If Pritzker receives a federal appointment, her resignation from the school board is among the first of many changes she will need to make. She likely will have to step down from Hyatt's board as well as divest some of her assets and sign an ethics agreement similar to one signed by new Secretary of State John Kerry. Kerry was among the wealthiest members of the U.S. Senate.

That would leave several potentially contentious issues, including her family's use of overseas tax shelters and its oversight of Hinsdale-based Superior Bank, which failed in 2001. Unions, which have focused on the Hyatt issue, are among her most vocal critics.

"We know Penny Pritzker has a long and storied history as an anti-labor and anti-worker kind of boss," said Kristine Mayle, financial secretary of the Chicago Teachers Union. "Her policies adversely affect working families. She has worked to close schools and destabilize neighborhoods, and we hope she does a better job in her new position, if she gets it."

Although Pritzker was not the president or vice president of the board of education, she had a great deal of influence. She was often the first board member briefed on policy, according to schedules for former schools CEO Jean-Claude Brizard and current CEO Barbara Byrd-Bennett.
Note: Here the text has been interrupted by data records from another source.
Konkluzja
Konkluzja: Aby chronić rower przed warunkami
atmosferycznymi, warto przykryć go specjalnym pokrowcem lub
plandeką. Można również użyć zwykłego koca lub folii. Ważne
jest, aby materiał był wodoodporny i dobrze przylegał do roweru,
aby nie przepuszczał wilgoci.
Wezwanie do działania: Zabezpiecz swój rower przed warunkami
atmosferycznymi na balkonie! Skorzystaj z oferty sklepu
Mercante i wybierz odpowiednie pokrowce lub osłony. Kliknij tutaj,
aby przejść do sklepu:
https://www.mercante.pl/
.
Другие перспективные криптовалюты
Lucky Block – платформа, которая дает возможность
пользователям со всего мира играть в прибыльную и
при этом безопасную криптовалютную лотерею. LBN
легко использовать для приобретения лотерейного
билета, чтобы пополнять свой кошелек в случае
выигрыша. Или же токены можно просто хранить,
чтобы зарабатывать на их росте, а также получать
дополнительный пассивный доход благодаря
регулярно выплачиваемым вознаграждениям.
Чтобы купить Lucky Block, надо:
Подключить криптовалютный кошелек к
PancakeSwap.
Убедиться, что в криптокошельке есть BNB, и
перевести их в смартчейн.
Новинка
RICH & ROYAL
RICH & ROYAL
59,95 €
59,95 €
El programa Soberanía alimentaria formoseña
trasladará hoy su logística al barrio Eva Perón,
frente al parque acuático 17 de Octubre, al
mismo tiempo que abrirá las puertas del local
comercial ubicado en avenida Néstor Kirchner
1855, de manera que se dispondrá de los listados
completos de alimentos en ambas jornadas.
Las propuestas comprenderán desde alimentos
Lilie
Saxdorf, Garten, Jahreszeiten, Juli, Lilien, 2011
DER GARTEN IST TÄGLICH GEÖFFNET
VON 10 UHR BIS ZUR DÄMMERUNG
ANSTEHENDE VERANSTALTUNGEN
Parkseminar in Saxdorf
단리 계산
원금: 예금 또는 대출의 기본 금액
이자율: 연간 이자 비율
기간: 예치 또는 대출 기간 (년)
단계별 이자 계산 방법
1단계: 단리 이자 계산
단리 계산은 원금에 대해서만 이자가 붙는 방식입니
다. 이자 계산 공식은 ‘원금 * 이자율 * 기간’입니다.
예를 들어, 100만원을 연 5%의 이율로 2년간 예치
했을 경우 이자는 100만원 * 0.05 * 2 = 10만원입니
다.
Attacks from the teachers union have included a cartoon mocking her and other city education reformers, and rallies inside and outside downtown Hyatt hotels.

While Hyatt and its hospitality workers' union, Unite Here, have reached deals in several cities in recent days, there has been no agreement in Chicago, Los Angeles and two other locations. Housekeepers and other Hyatt workers in Chicago have not had raises in years.

Pritzker's cousin, Thomas Pritzker, is chairman of Hyatt's board. But her public roles as a school board member and top Obama adviser have caused the spotlight to fall on her.

After Obama's 2008 election, Penny Pritzker joined two White House councils that focused on the economy.

In the 1980s, she graduated from Stanford University with a law degree and an MBA and rose through the ranks of her family business.

She soon assumed responsibility for the family's non-Hyatt real estate holdings. She expanded them to include senior living facilities, now held under the Vi brand; the Hyatt Center in downtown Chicago; residential developments; and an off-site airport parking company. Most of these holdings have been sold, pursuant to the family agreement.

According to friends, the constant criticism from labor unions has upset Pritzker, but it has not stopped her from wanting to take a role in the Obama administration.

"She likes to contribute at the intersection of business and politics," Greg Brown, chief executive of Motorola Solutions Inc., told the Tribune last month. "People like things they may not be good at. Penny happens to like it and can add value."

Tribune reporter Noreen Ahmed-Ullah contributed.